Spade stood up, thrust his hands into the pockets of his jacket, and scowled down at her. “This is hopeless,” he said savagely. “I can’t do anything for you. I don’t know what you want done. I don’t even know if you know what you want.”

She hung her head and wept.

He made a growling animal noise in his throat and went to the table for his hat.

“You won’t,” she begged in a small choked voice, not looking up, “go to the police?”

“Go to them!” he exclaimed, his voice loud with rage. “They’ve been running me ragged since four o’clock this morning. I’ve made myself God knows how much trouble standing them off. For what? For some crazy notion that I could help you. I can’t. I won’t try.” He put his hat on his head and pulled it down tight. “Go to them? All I’ve got to do is stand still and they’ll be swarming all over me. Well, I’ll tell them what I know and you’ll have to take your chances.”

She rose from the settee and held herself straight in front of him though her knees were trembling, and she held her white panic-stricken face up high though she couldn’t hold the twitching muscles of mouth and chin still. She said: “You’ve been patient. You’ve tried to help me.

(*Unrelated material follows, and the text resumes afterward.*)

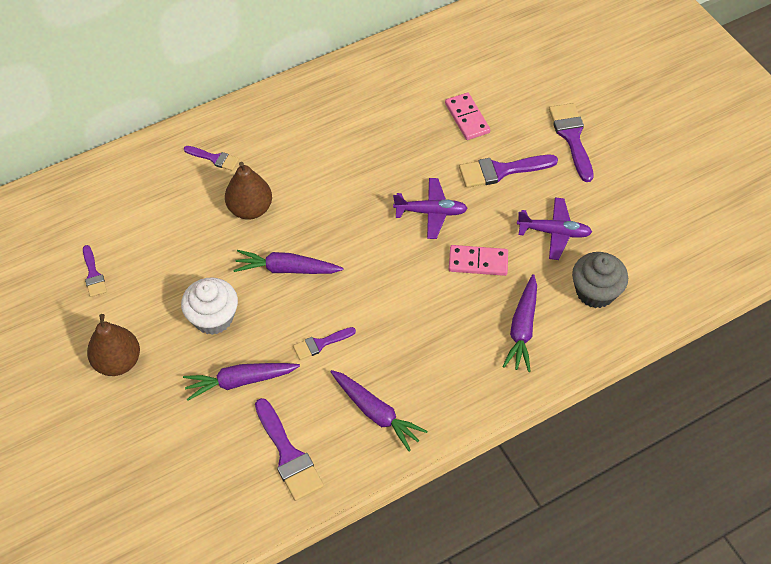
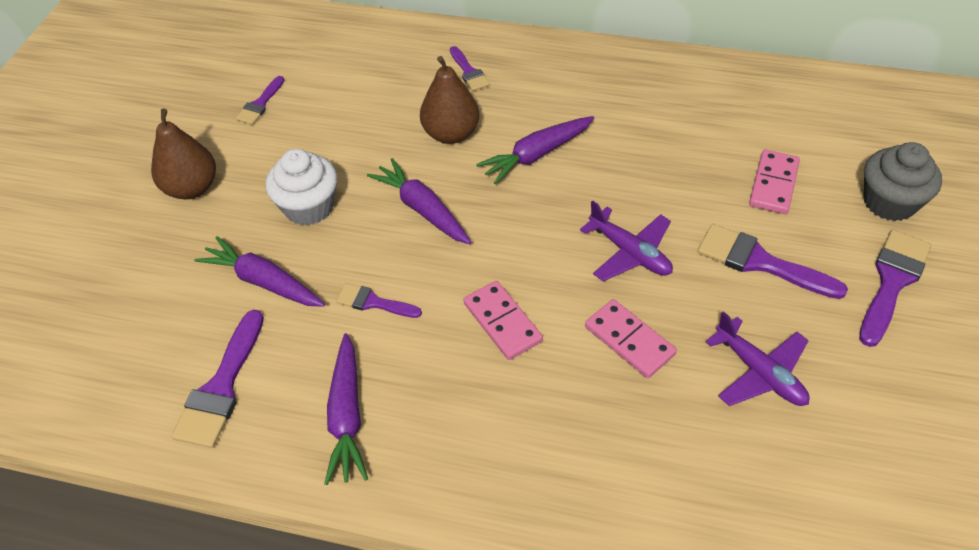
camera: 45 degrees right, 5 degrees down
(403, 301) = (502, 322): none -> pink domino
(522, 328) = (605, 453): purple carrot -> purple carrot (537, 155)
(595, 292) = (745, 481): grey cupcake -> grey cupcake (889, 202)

It is hopeless, and useless, I suppose.” She stretched out her right hand. “I thank you for what you have done. I—I’ll have to take my chances.”

Spade made the growling animal noise in his throat again and sat down on the settee. “How much money have you got?” he asked.

The question startled her. Then she pinched her lower lip between her teeth and answered reluctantly: “I’ve about five hundred dollars left.”

“Give it to me.”

She hesitated, looking timidly at him. He made angry gestures with mouth, eyebrows, hands, and shoulders. She went into her bedroom, returning almost immediately with a sheaf of paper money in one hand.

He took the money from her, counted it, and said: “There’s only four hundred here.”

“I had to keep some to live on,” she explained meekly, putting a hand to her breast.

“Can’t you get any more?”

“No.”

“You must have something you can raise money on,” he insisted.

“I’ve some rings, a little jewelry.”

“You’ll have to hock them,” he said, and held out his hand. “The Remediai’s the best place—Mission and Fifth.”

She looked pleadingly at him. His yellow-grey eyes were hard and implacable. Slowly she put her hand inside the neck of her dress, brought out a slender roll of bills, and put them in his waiting hand.

He smoothed the bills out and counted them—four twenties, four tens, and a five. He returned two of the tens and the five to her. The others he put in his pocket. Then he stood up and said: “I’m going out and see what I can do for you. I’ll be back as soon as I can with the best news I can manage. I’ll ring four times—long, short, long, short—so you’ll know it’s me. You needn’t go to the door with me. I can let myself out.”